Parallèlement, la création d’établissements pharmaceutiques à but non lucratif et d’intérêt général devrait être envisagée pour produire des médicaments d’intérêt sanitaire et stratégique en situation critique et garantir leur sécurité d’approvisionnement. Il y a aujourd’hui des médicaments anciens qui ne sont plus produits car ils ne présentent plus aucune rentabilité, alors même qu’ils restent essentiels pour la santé publique. En France par exemple, l’Établissement pharmaceutique de l’AP-HP développe et produit des médicaments permettant de lutter contre certaines maladies rares.
2) Mieux coordonner les politiques de santé et accroître la coopération entre les États membres
Pour améliorer la souveraineté sanitaire du continent, la coordination entre États membres doit être renforcée : achats groupés, transparence dans la chaîne de distribution via un pilotage centralisé, gestion en temps réel des stocks de médicaments disponibles dans chaque État membre, simplification des législations et mise en place d’une flexibilité des mesures réglementaires en temps de crise. Toutes ces mesures garantiront la nouvelle autonomie européenne et permettront à chacun d’entre nous de ne pas être privé de traitement en raison de la non-disponibilité d’un médicament dans un État membre.

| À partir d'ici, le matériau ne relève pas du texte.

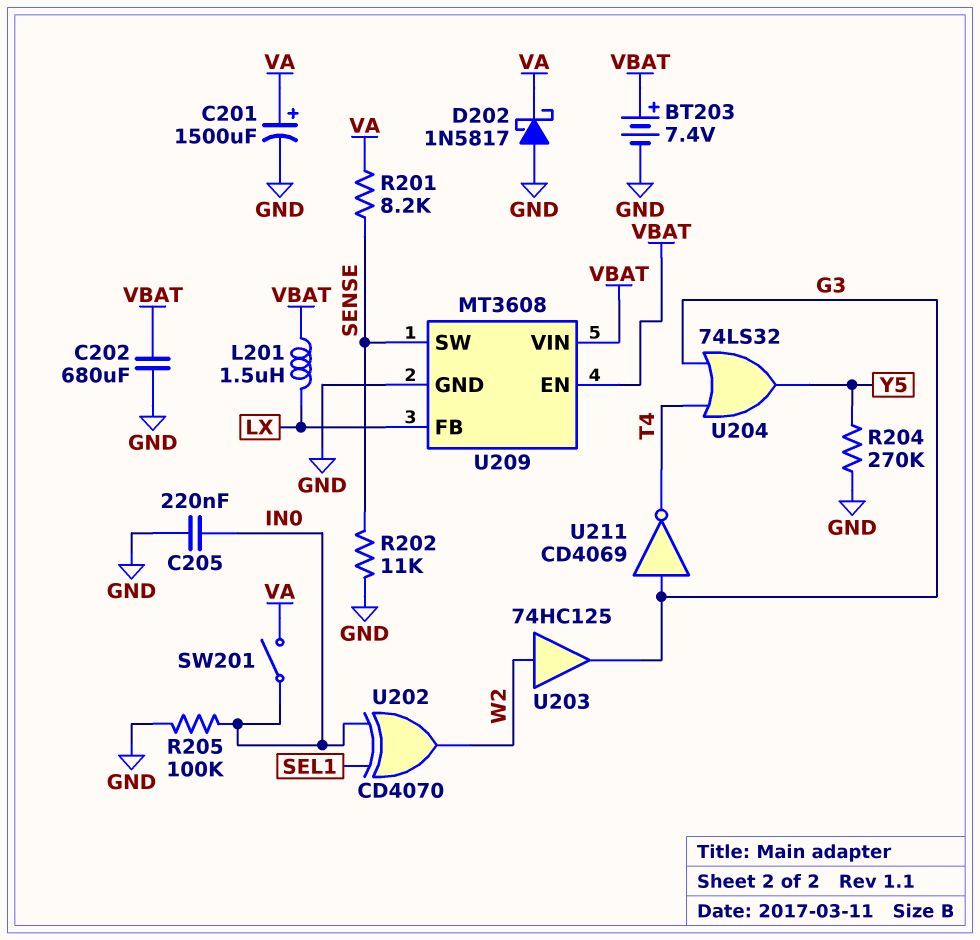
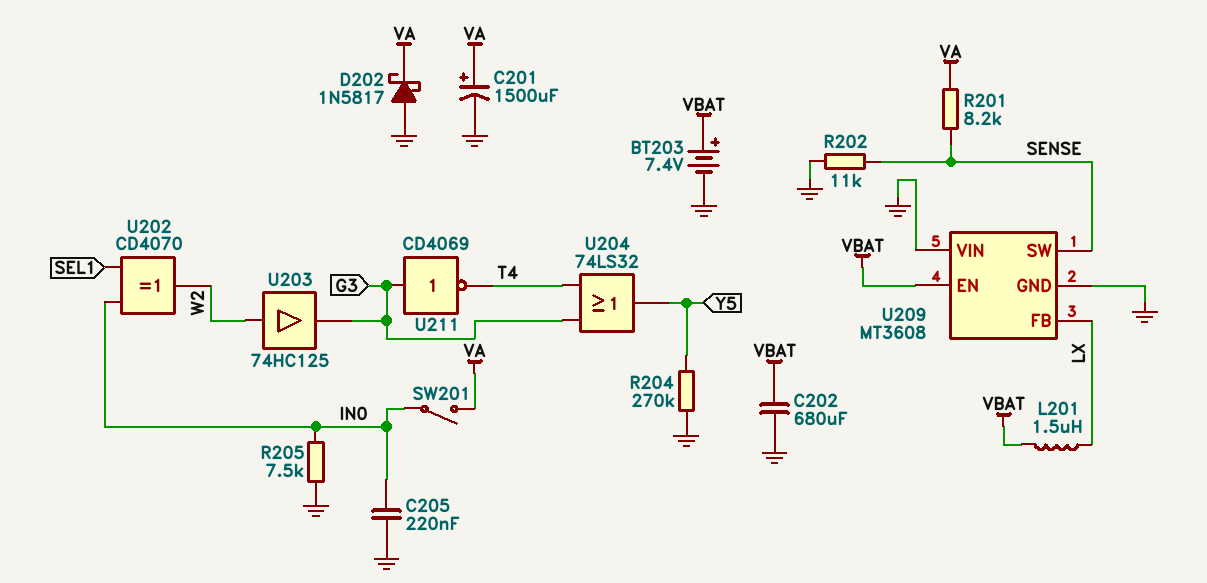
R205: 100k (GND, IN0) -> 7.5k (GND, IN0)
U209 pin VIN: VBAT -> GND

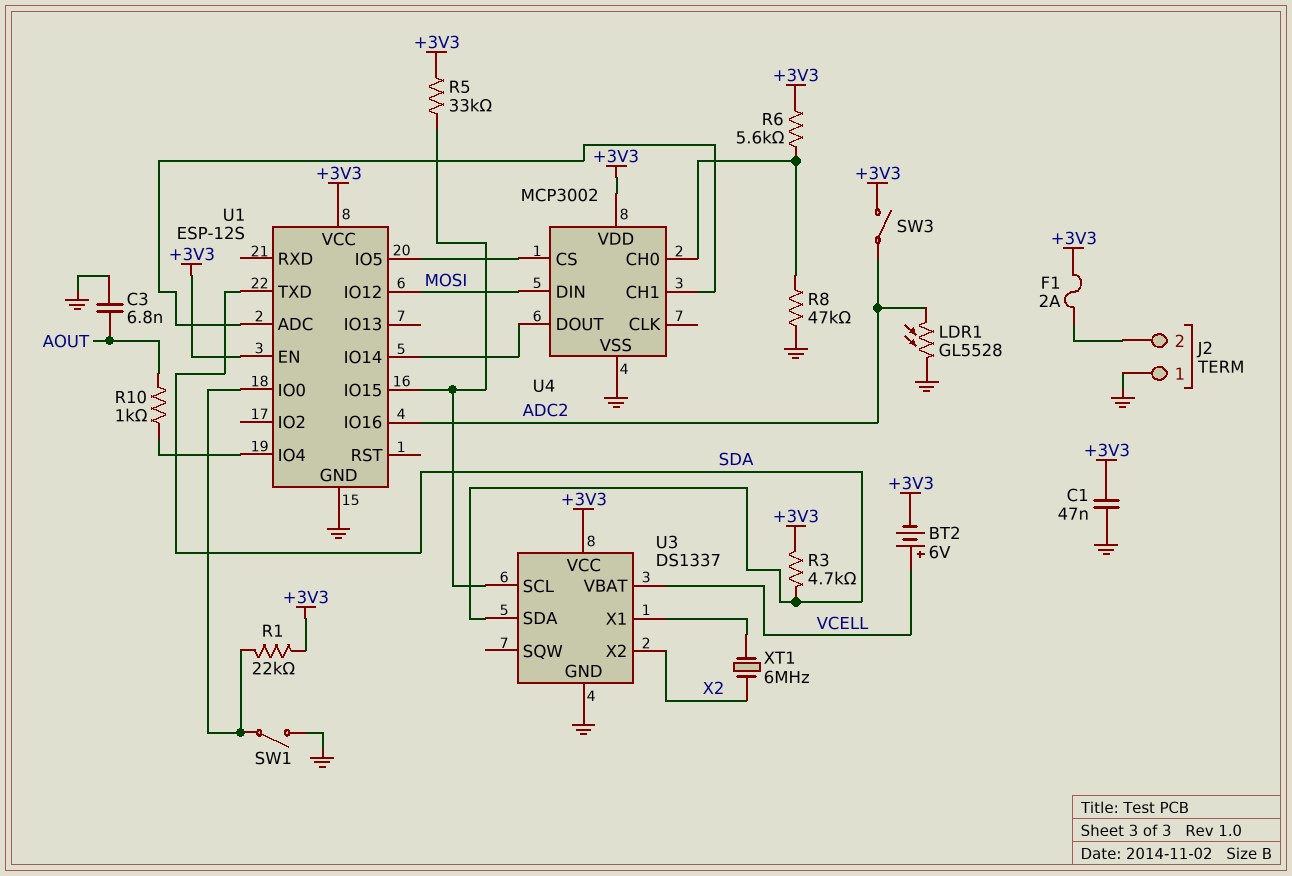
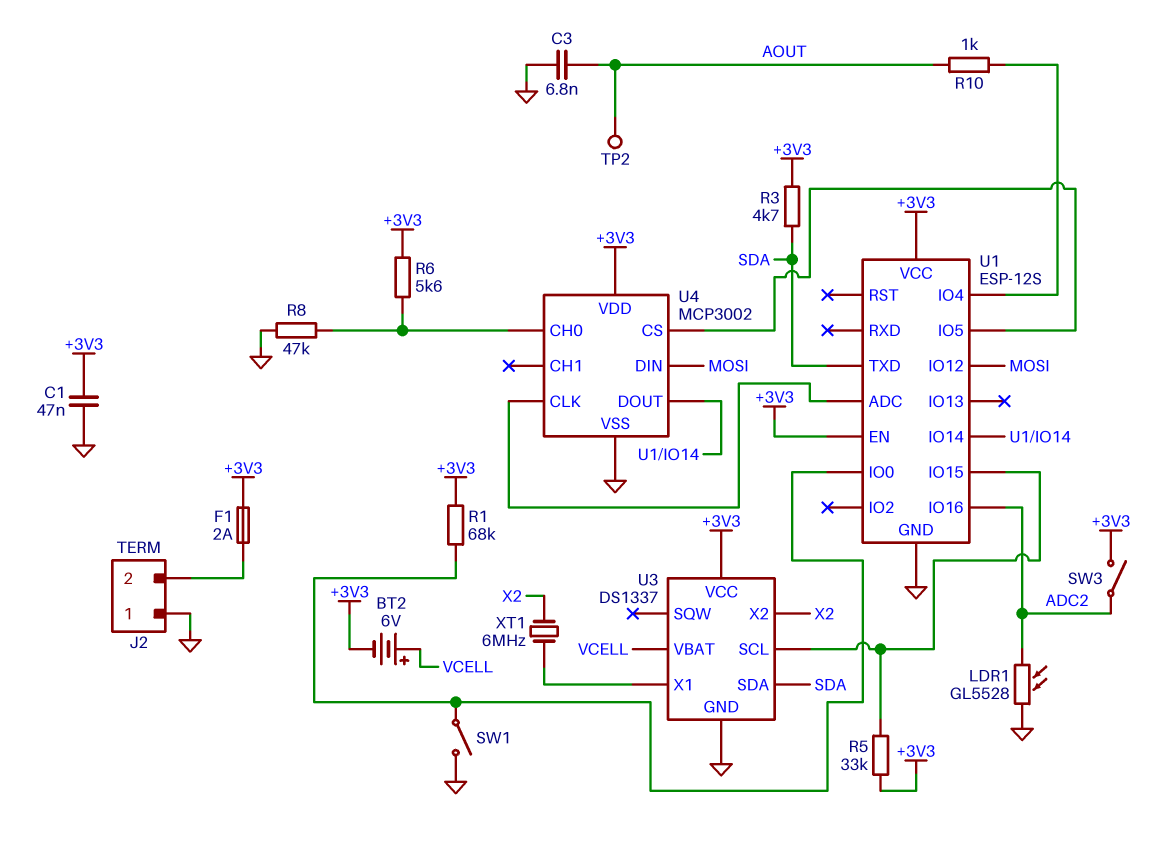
R1: 22k (+3V3, U1/IO0) -> 68k (+3V3, U1/IO0)
TP2: none -> test point (AOUT)
U4 pin CH1: U1/ADC -> none
U4 pin CLK: none -> U1/ADC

Enfin, puisque l’innovation répond par définition aux besoins non-couverts, elle est également un élément clef pour notre autonomie stratégique. La recherche européenne doit accroître ses capacités, via les crédits des programmes Horizon Europe et EU4Health pour faire de l’Union, la terre d’accueil par excellence de l’innovation et de la recherche médicale.

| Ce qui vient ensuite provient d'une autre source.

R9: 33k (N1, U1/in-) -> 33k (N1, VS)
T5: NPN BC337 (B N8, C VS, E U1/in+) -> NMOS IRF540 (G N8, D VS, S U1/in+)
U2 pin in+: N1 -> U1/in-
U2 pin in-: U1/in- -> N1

L’autonomie sanitaire européenne est sur de bons rails
L’Union européenne a su gérer la pire pandémie que l’humanité ait connue dans l’histoire récente. Il lui faut désormais continuer à affirmer ses compétences de santé publique afin de démontrer au monde entier qu’elle se donne les moyens de devenir une véritable puissance industrielle et sanitaire. Le Parlement européen travaille chaque jour en ce sens. En novembre 2021, le rapport d’initiative sur la stratégie pharmaceutique européenne adopté à une large majorité re-prend bon nombre des mesures proposées dans mon rapport sur les pénuries. La balle est désormais dans le camp de la Commission européenne qui proposera de réviser la législation pharmaceutique de l’Union en 2022.